対象の本文:
散居村に根付く「カイニョ」
「カイニョ」は、富山県砺波地区に見られる
「散居村」の家々を一軒一軒囲んでいる屋敷林です。
昔から、強風から家を守る防風林としての役割のほか、
落ち葉や枝を燃料にしたり、家の増改築のときの建築資材にしたり、
また果樹や薬草を食糧や薬にしたりしても利用されてきました。
そのカイニョ、いま新たな視点でも注目を集めています。
1、日差しを遮るグリーンカーテンとして
2、木々に生息する昆虫などの生き物が、子どもの情操教育に役立つ
3、カイニョの落ち葉や枝を固形燃料としてリサイクルできないか、という声も。
散居村を展望台から見下ろすと、水田に写るカイニョの影と、
夕日がなんとも言えない絶景を生み出します。
昔からずーっと変わらず見られるこの風景。
今回お話伺ったのはずっとこの地に暮らす柏樹直樹さん(77)。
「一度根付くと動かない「忍耐」。
大きな木も小さな木も一緒に生きていこうとする「共生」。
絶えず酸素をつくる「勤勉さ」。
カイニョからたくさんのことを教えてもらった。
家を守るだけではなく心も育ててくれるんだよ」と笑う笑顔が印象的でした。

課題の内容: カイニョについての本文のうち、「昔から、強風から家を守る防風林としての役割のほか、」を含む語句で始まり「大きな木も小さな木も一緒に生きていこうとする「共生」。」で終わる部分を、「絶景」を「景色」に置き換えて書き直すこと。 本文だけを手がかりにすること。

提供された記録:
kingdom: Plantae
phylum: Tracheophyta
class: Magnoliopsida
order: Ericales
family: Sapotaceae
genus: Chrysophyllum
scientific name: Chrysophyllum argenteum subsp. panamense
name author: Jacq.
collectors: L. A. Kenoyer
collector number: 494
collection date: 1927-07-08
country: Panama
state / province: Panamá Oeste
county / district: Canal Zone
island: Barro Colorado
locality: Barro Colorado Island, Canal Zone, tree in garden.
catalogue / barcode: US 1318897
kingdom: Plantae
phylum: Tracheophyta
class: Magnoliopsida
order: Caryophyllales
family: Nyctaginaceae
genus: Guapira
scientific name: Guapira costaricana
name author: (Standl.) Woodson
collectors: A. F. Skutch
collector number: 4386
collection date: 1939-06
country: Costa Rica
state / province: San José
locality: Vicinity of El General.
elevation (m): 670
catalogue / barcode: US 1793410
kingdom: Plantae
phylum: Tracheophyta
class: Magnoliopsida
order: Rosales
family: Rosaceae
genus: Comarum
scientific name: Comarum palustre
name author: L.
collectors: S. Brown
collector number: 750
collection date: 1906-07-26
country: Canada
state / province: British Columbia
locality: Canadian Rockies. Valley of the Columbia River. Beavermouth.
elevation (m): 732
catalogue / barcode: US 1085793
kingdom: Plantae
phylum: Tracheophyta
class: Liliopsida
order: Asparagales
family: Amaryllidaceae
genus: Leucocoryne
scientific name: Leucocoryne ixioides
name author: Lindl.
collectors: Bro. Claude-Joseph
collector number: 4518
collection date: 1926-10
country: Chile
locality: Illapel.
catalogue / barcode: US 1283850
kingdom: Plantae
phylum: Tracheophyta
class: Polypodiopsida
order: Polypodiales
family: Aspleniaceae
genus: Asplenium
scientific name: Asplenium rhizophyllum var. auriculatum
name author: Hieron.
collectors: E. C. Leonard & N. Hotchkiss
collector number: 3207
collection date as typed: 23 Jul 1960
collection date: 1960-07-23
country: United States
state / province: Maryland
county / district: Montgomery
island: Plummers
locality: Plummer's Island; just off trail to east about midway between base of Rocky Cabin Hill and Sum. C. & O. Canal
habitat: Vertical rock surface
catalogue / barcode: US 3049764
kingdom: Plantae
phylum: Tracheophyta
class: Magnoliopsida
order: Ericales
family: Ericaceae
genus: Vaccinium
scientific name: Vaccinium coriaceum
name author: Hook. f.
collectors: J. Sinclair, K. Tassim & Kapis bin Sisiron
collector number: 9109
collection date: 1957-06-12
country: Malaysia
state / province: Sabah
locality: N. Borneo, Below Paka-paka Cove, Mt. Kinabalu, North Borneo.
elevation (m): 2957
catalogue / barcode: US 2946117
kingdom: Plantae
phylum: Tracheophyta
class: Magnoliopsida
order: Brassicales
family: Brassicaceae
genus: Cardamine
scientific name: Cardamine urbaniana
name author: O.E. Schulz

記述解答:
昔から、強風から家を守る防風林としての役割のほか、
落ち葉や枝を燃料にしたり、家の増改築のときの建築資材にしたり、
また果樹や薬草を食糧や薬にしたりしても利用されてきました。
そのカイニョ、いま新たな視点でも注目を集めています。
1、日差しを遮るグリーンカーテンとして
2、木々に生息する昆虫などの生き物が、子どもの情操教育に役立つ
3、カイニョの落ち葉や枝を固形燃料としてリサイクルできないか、という声も。
散居村を展望台から見下ろすと、水田に写るカイニョの影と、
夕日がなんとも言えない景色を生み出します。
昔からずーっと変わらず見られるこの風景。
今回お話伺ったのはずっとこの地に暮らす柏樹直樹さん(77)。
「一度根付くと動かない「忍耐」。
大きな木も小さな木も一緒に生きていこうとする「共生」。